Firebolt maps DuckLake column types to Firebolt types as follows.
DuckLake typeFirebolt type
booleanBOOLEAN
int8, int16, int32INT
int64BIGINT
uint8, uint16INT
uint32BIGINT
float32REAL
float64DOUBLE PRECISION
decimal(p, s), numeric(p, s)DECIMAL(p, s), NUMERIC(p, s)
dateDATE
timestampTIMESTAMP (microsecond precision, no time zone)
timestamptzTIMESTAMPTZ (microsecond precision, with time zone)
varcharTEXT
blobBYTEA
listARRAY (of the supported element type)
The following DuckLake types are currently not supported. Reading a table that contains one of these types fails with an error:
  • Integers wider than Firebolt supports: uint64, int128, uint128.

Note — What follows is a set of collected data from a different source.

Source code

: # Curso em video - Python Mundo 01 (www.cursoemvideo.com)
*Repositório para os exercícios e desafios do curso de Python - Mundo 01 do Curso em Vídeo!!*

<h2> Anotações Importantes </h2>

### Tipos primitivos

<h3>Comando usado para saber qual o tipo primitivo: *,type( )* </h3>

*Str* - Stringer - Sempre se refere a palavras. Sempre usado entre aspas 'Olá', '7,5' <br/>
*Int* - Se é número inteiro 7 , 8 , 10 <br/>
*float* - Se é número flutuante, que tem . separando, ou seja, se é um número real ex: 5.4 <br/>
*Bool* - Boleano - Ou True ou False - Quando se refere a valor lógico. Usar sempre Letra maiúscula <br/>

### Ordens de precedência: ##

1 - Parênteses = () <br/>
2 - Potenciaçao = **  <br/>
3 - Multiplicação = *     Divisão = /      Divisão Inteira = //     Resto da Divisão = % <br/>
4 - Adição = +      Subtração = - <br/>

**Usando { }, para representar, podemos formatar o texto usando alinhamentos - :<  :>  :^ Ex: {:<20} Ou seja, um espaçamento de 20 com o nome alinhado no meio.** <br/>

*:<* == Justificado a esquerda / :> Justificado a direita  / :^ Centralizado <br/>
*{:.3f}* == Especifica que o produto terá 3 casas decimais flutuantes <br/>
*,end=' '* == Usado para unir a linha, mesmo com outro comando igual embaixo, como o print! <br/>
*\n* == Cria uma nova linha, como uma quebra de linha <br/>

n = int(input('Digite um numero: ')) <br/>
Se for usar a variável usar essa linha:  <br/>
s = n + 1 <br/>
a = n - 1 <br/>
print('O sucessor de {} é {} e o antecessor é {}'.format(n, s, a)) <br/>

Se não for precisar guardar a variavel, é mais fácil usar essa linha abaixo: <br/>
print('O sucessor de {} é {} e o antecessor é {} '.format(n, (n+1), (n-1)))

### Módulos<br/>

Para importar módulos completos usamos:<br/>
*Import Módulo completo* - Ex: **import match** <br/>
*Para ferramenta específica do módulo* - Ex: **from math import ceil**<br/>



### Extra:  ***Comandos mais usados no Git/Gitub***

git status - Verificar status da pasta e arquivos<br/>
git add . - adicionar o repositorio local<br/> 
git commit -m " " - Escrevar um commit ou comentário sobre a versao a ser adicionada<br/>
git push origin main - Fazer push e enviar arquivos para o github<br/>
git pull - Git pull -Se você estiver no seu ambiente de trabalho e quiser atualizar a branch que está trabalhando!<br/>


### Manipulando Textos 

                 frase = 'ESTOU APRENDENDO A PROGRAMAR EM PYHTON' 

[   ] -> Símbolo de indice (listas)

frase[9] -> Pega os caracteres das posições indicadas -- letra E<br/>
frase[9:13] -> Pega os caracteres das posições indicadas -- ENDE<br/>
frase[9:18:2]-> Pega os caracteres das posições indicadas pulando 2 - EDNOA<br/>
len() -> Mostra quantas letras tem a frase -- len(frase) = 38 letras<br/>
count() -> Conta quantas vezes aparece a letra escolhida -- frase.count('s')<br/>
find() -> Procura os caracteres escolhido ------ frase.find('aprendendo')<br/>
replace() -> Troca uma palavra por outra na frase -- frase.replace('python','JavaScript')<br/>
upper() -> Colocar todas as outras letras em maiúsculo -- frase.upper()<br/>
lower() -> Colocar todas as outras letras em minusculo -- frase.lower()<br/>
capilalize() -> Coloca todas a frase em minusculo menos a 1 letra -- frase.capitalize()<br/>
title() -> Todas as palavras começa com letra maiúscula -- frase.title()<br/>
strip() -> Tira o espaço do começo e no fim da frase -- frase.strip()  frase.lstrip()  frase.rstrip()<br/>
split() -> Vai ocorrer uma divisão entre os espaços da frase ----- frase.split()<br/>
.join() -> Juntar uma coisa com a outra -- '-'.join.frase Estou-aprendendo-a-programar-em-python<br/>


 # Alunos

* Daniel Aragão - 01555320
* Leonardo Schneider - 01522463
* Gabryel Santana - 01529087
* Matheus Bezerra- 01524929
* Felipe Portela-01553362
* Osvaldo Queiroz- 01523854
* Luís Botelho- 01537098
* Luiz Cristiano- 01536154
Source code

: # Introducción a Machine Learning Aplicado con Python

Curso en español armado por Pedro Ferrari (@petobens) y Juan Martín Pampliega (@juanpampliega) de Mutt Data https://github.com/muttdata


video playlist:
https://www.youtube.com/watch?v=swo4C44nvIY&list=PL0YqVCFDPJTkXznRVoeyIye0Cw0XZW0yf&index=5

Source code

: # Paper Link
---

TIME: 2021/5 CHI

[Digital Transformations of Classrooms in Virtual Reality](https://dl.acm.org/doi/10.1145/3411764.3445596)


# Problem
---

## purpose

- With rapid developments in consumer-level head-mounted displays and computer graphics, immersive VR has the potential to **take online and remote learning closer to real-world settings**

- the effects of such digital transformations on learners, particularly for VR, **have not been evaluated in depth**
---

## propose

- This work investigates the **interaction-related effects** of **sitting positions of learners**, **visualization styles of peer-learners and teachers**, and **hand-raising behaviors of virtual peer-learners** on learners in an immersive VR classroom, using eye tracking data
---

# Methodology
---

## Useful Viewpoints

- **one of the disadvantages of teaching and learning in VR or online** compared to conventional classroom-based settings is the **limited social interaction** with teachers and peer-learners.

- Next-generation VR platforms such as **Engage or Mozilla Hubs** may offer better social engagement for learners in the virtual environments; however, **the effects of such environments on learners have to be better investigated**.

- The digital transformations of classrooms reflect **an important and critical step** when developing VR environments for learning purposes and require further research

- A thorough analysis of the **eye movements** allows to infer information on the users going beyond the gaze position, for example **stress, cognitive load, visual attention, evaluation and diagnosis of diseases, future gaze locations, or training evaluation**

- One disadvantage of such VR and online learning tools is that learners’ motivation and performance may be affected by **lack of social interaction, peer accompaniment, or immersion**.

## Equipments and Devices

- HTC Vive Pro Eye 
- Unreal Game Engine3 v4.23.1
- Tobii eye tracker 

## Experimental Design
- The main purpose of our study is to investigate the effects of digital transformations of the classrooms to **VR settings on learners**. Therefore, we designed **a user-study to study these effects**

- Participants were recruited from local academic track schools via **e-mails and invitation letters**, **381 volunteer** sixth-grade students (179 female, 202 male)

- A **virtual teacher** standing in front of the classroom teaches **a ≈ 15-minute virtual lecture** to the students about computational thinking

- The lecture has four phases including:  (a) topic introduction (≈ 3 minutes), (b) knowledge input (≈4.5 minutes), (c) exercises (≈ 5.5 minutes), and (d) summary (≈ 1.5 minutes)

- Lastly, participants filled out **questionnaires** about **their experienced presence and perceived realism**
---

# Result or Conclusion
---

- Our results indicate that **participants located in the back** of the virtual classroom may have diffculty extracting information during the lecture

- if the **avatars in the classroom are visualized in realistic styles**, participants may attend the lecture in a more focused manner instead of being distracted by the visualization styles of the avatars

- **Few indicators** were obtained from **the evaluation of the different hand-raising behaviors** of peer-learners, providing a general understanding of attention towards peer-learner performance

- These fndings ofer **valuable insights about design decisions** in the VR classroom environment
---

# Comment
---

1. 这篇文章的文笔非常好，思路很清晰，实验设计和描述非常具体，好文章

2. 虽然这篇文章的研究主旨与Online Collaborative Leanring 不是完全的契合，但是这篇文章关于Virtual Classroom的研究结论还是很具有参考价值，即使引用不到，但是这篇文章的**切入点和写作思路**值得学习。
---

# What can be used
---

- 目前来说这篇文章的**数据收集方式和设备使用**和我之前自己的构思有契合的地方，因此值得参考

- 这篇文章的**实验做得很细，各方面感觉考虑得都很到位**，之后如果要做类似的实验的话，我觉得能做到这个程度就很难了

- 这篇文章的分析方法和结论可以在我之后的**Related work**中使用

  • Time and sub-second/extended timestamp types: time, timetz, timestamp_s, timestamp_ms, timestamp_ns, interval.
  • json, uuid, and variant.
  • Nested struct and map types. (Nested list columns are supported and read as ARRAY.)
  • Geometry types, including point, linestring, polygon, multipoint, multilinestring, multipolygon, linestring_z, and geometrycollection.

Limitations

  • DuckLake support is disabled by default. Set enable_ducklake = true to use it.
  • READ_DUCKLAKE runs on a user engine; the system engine is not supported.
  • Only PostgreSQL DuckLake catalogs are supported. The data files must be Parquet.
  • Reads are read-only. Firebolt does not write to or modify DuckLake tables.
  • See Supported data types for the column types that cannot currently be read.
  • Firebolt reads at most one inlined data table per DuckLake table. See How inlined data is handled.